The policy was challenged by Adalah and Al Mezan Centre for Human Rights – on behalf of two severely injured Palestinian protesters from Gaza – before Israel’s Supreme Court in April 2018. Israeli government lawyers told the court the applications of the two injured protesters had been rejected, “given the policy of the Minister of Defense on the issue, whereby, as a rule, entry into Israel shall not be granted to persons injured while taking part in the violent public disturbances organised by Hamas, where the concrete medical circumstances were not deemed to warrant considering a departure from said rule, as the petitioners are not in a life-threatening condition.” B’Tselem then reports, that:
“Despite the dire condition of both men, and the urgent treatment it called for, the justices refused to schedule an urgent hearing. The doctors had no choice but to amputate a leg on each patient. Only more than a week after the petition was filed, the High Court ordered the state to allow one of them, Yusef al-Kurunaz, 19, to travel to a hospital in Ramallah, where doctors were able to save his other leg. The justices did state, however, that this was an exceptional case and that they were not taking a stand on Israel’s overall policy toward injured protesters. In doing so, they effectively permitted the state to continue its policy of barring most injured protesters from receiving medical treatment.”

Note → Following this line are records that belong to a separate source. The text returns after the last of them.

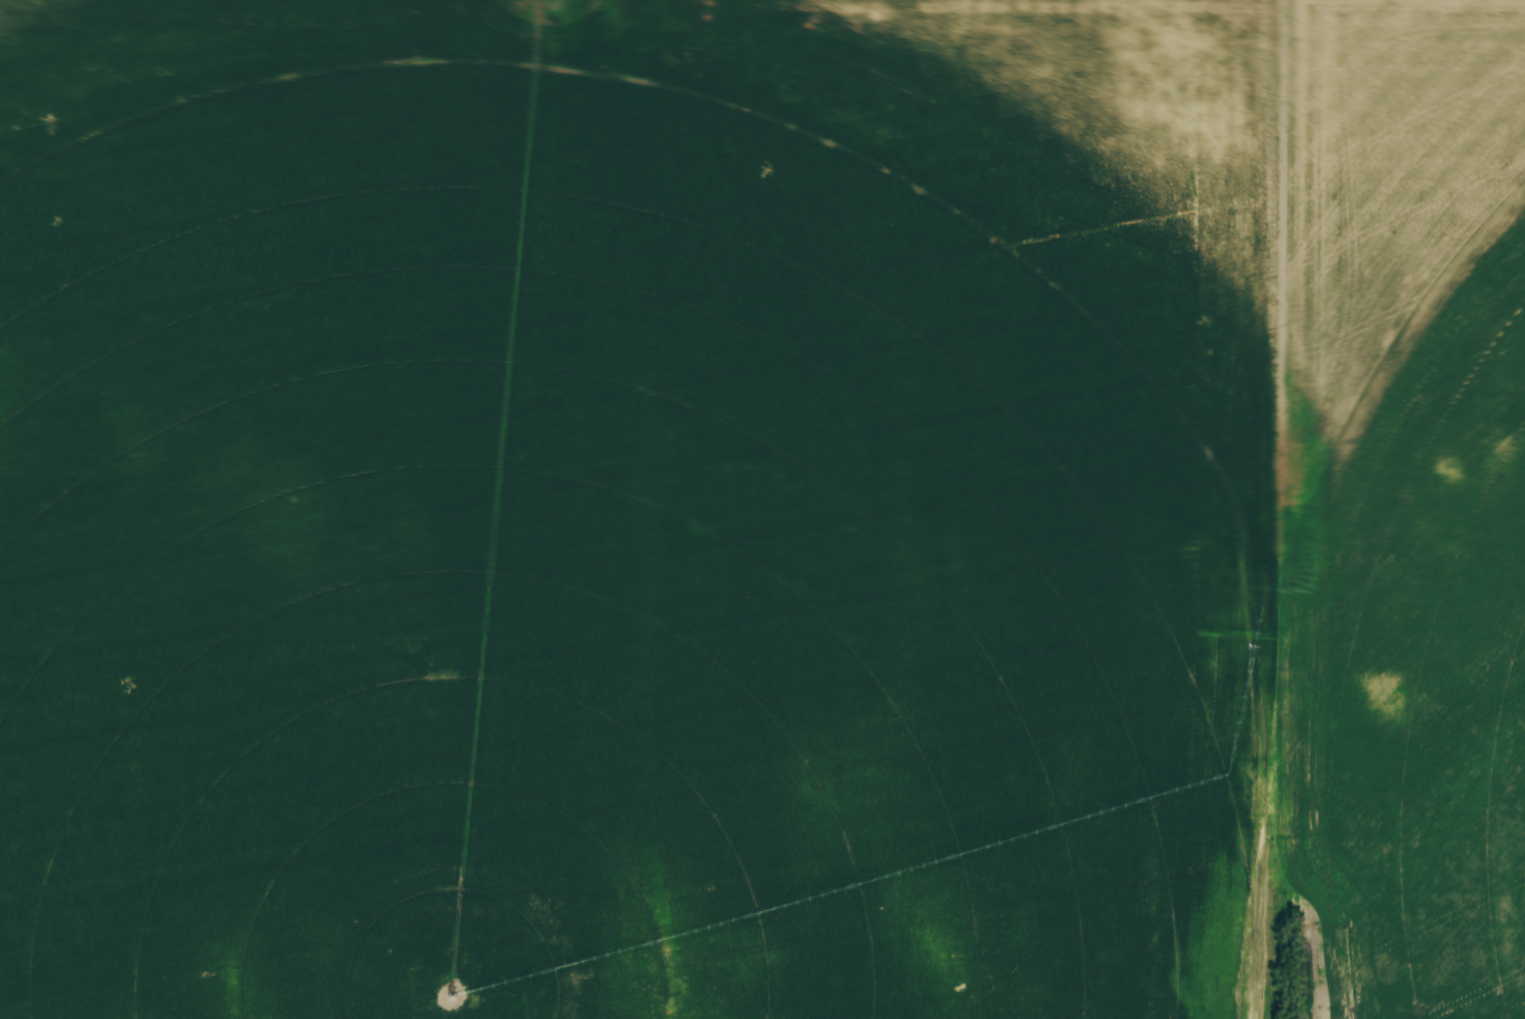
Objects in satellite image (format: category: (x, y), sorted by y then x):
crop: (762, 509)

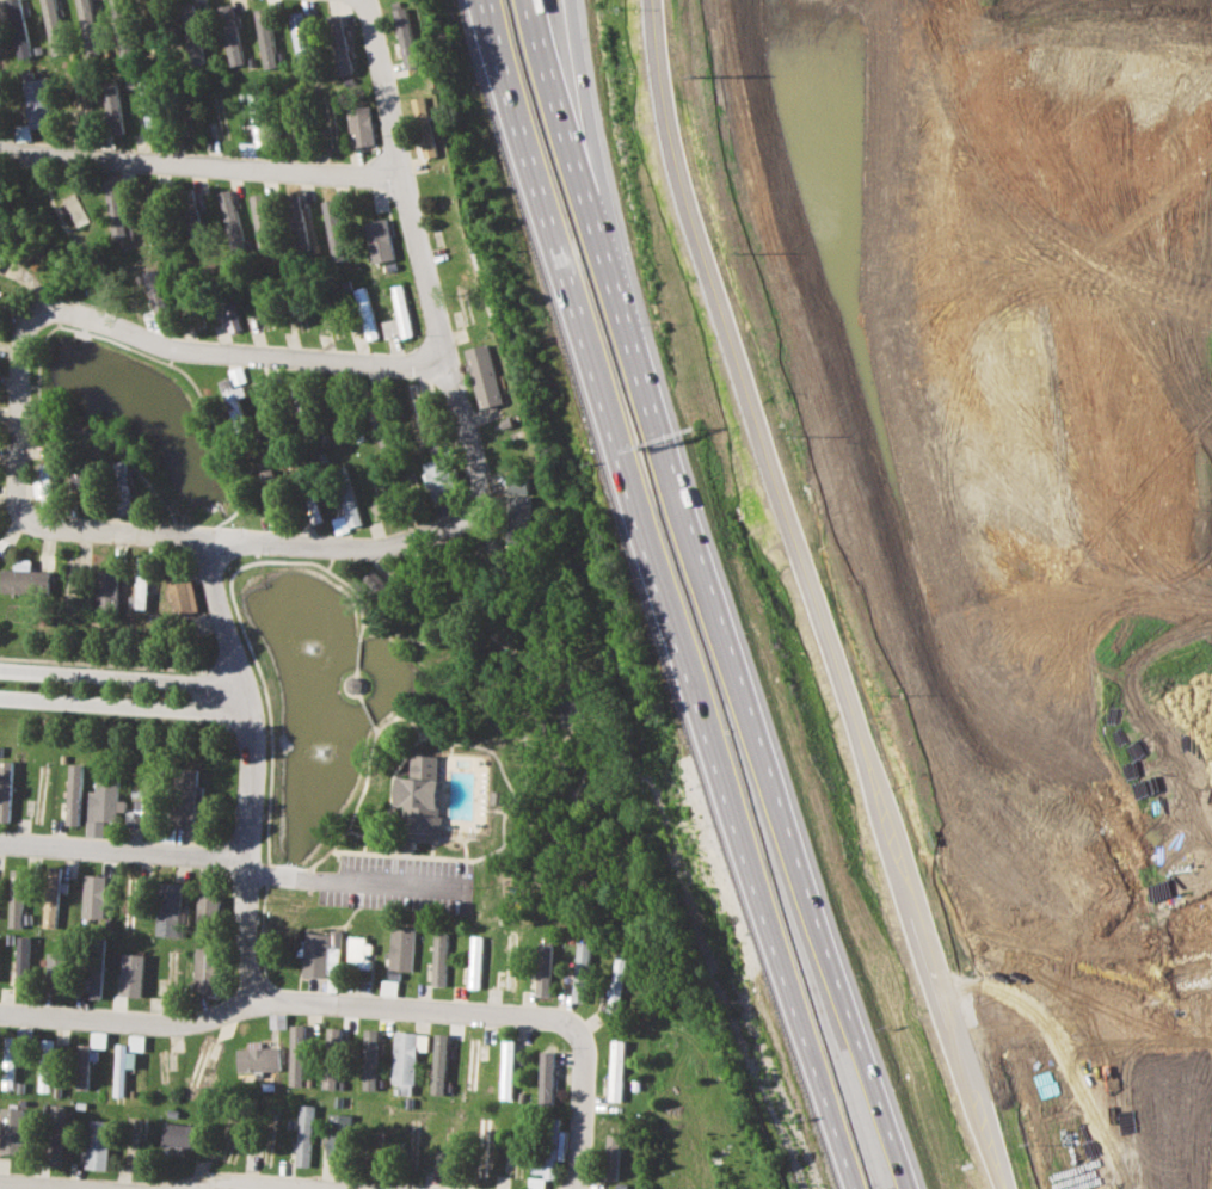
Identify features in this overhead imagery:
building: (88, 25)
building: (53, 26)
building: (19, 28)
building: (193, 34)
building: (230, 34)
building: (299, 34)
building: (266, 37)
building: (339, 45)
building: (38, 102)
building: (113, 102)
building: (148, 102)
building: (257, 118)
building: (360, 126)
building: (423, 126)
building: (23, 132)
road: (941, 152)
road: (201, 162)
road: (582, 164)
road: (562, 165)
building: (77, 209)
building: (119, 210)
building: (231, 220)
building: (261, 220)
road: (539, 222)
building: (296, 224)
building: (194, 225)
building: (333, 228)
building: (379, 239)
road: (427, 271)
building: (155, 285)
road: (42, 312)
building: (366, 313)
building: (230, 315)
building: (398, 315)
building: (237, 375)
building: (483, 375)
building: (233, 398)
building: (81, 480)
building: (43, 482)
building: (438, 484)
building: (516, 484)
building: (272, 486)
building: (123, 487)
building: (314, 509)
building: (351, 509)
building: (518, 522)
building: (340, 524)
road: (336, 546)
road: (654, 577)
building: (24, 581)
building: (141, 584)
building: (379, 585)
building: (179, 591)
road: (806, 597)
road: (121, 676)
road: (733, 687)
road: (124, 705)
road: (252, 757)
building: (5, 790)
building: (74, 794)
building: (185, 797)
building: (421, 798)
building: (105, 800)
road: (122, 851)
road: (351, 876)
road: (751, 881)
building: (51, 896)
building: (96, 896)
building: (17, 897)
building: (168, 909)
building: (207, 915)
building: (401, 948)
building: (359, 952)
building: (22, 955)
building: (439, 959)
building: (475, 961)
building: (58, 965)
building: (543, 968)
building: (207, 970)
building: (132, 974)
building: (96, 980)
building: (617, 981)
road: (1081, 1006)
road: (410, 1008)
road: (136, 1025)
building: (334, 1038)
building: (99, 1039)
building: (136, 1042)
building: (299, 1055)
building: (256, 1057)
building: (369, 1059)
building: (406, 1060)
building: (471, 1061)
building: (8, 1062)
building: (45, 1064)
building: (439, 1064)
building: (82, 1066)
building: (204, 1066)
building: (123, 1067)
building: (506, 1069)
building: (615, 1069)
building: (330, 1074)
road: (586, 1100)
road: (875, 1117)
road: (828, 1120)
building: (12, 1130)
building: (56, 1133)
building: (179, 1135)
building: (305, 1135)
building: (337, 1136)
building: (98, 1144)
building: (551, 1149)
building: (611, 1156)
road: (259, 1183)
building: (535, 1183)
road: (41, 1186)

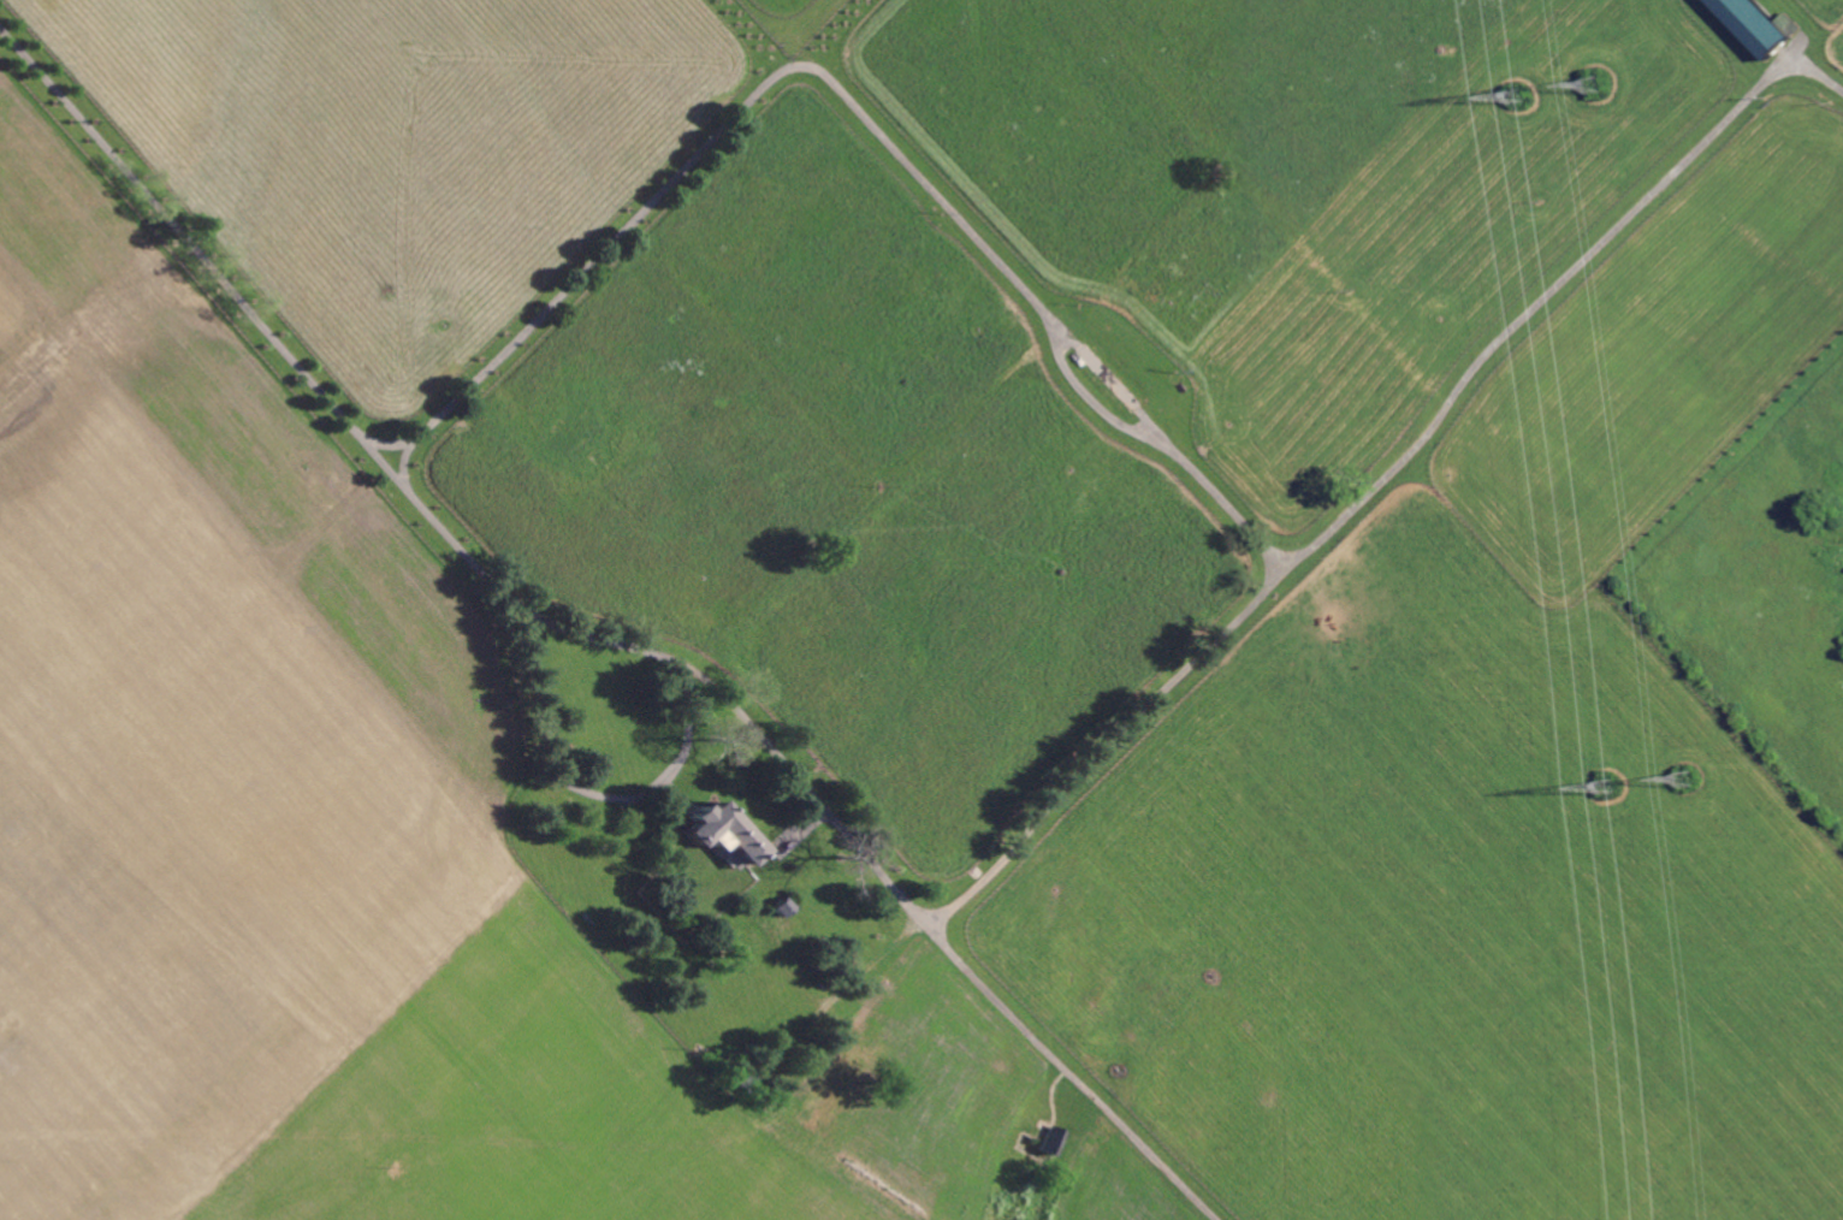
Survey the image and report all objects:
building: (1764, 24)
power tower: (1599, 87)
power tower: (1521, 99)
road: (1022, 285)
road: (1552, 290)
road: (251, 310)
road: (408, 462)
road: (669, 778)
power tower: (1695, 778)
power tower: (1609, 788)
building: (731, 834)
road: (945, 944)

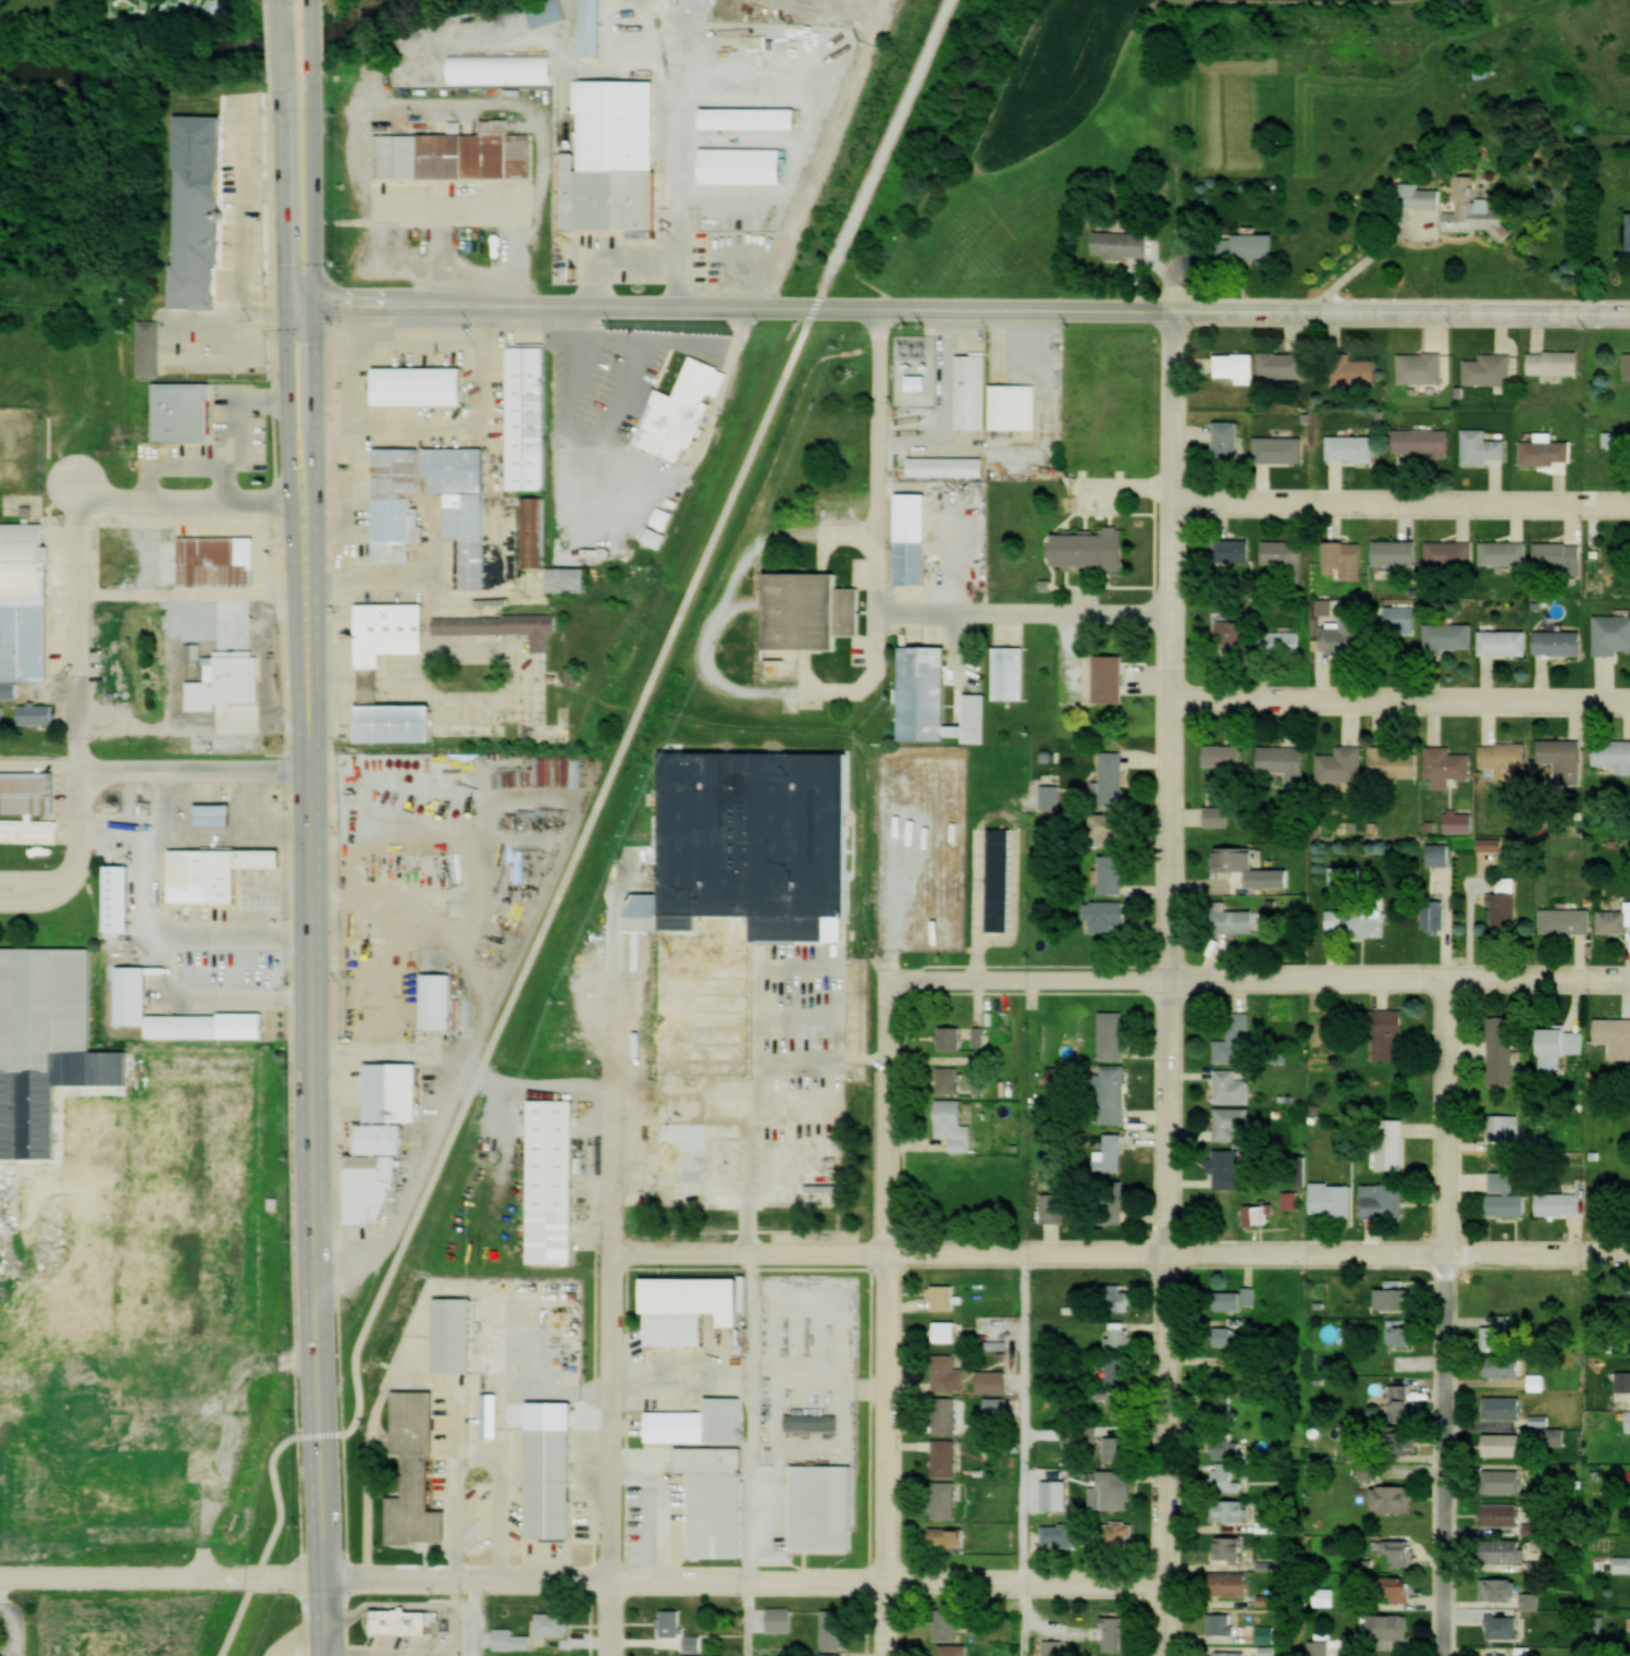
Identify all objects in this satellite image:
road: (279, 0)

The decision by Israel’s Supreme Court to uphold the policy instituted by Israel’s government was made without apparent reference to Israel’s obligations as an occupying power under international human rights law. It is clear-cut that Israel’s policy to deny medical exit permits for injured protesters in Gaza is incompatible with its legal obligation, as an occupying power, to guarantee access to the right to health under Article 12 of the International Covenant on Economic, Social and Cultural Rights. Additionally, Israel’s denial of permission to travel for medical care to children suggests that it is also in breach of its legal duty under Article 24(1) of the UN Convention on the Rights of the Child, which gives children the right to the enjoyment of the highest attainable standard of health.
Conclusion
It is necessary for the international community to challenge the cruel and inhumane policy implemented by Israel’s government to specifically bar injured Gazan protesters from accessing critical medical treatment outside of Gaza.
LPHR endorses the four specific recommendations made to the government of Israel by the UN independent Commission of Inquiry on the 2018 Gaza Protests (at paragraph 797 of its March 2019 report) to ensure the fulfillment of the right to health of injured persons, including protesters exercising their basic right to freedom of expression and assembly:
(a) Lift the blockade [closure] on Gaza with immediate effect;
(b) Ensure that all those injured at demonstrations are permitted prompt access to hospitals elsewhere in the Occupied Palestinian Territory, in Israel or abroad;
(c) Ensure timely access of medical and all other humanitarian workers to Gaza, including to provide treatment to those injured in the context of demonstrations;
(d) Ensure efficient coordination for entry of medical items and equipment into Gaza, and remove the prohibition of entry applied to items with legitimate protective and medical uses, including carbon fibre components for the treatment of limb injuries.